**作業指示:** 出典文によると、長期の抗生物質投与は中耳炎にどのような影響を及ぼすか答えよ。

**出典文:**
2歳未満のお子さんの急性中耳炎が遷延し、反復して治らない
2020.12.12
お子さんの中耳炎が治らない理由
肺炎球菌ワクチンが普及し、新しい抗生物質も登場して、10年ほど前に比べるとかなり少なくなりましたが、急性中耳炎が遷延したり反復して治らない2歳未満のお子さんは、今でも結構いらっしゃいます。それには以下のような理由があります。
*原因となっている起炎菌に有効な抗生物質を適切な量と期間使っていない
*合併する鼻副鼻腔炎をきちんと治していない
*多剤耐性菌(多くの抗生物質が効かない菌)がついている
*抗生物質を続けているうち、カビ(カンジダ)がついて、耳漏が止まらなくなっている。
*2歳未満のお子さんでは、免疫が未熟である
難治性中耳炎の治療
細菌検査を行って、有効な抗生物質を必要な量と期間使うのが原則ですが、抗生物質だけで難治性中耳炎を治すことは難しく、長期の抗生物質投与は、多剤耐性菌を増やして、かえって中耳炎を悪化させます。鼓膜切開は、迅速に痛みを取ってと熱を下げる事ができますが、一時凌ぎにしかなりません。

**演習データ:**
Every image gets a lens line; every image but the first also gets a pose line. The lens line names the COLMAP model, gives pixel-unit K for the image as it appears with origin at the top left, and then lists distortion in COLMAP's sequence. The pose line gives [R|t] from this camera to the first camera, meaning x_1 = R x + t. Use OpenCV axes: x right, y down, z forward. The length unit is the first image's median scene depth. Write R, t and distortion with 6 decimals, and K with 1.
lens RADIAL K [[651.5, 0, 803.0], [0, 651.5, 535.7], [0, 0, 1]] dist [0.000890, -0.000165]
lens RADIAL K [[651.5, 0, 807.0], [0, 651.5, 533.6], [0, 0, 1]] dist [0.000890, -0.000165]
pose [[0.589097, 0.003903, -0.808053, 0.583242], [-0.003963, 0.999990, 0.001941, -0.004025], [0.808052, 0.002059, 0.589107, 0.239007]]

**回答:** 多剤耐性菌を増やして、かえって中耳炎を悪化させる。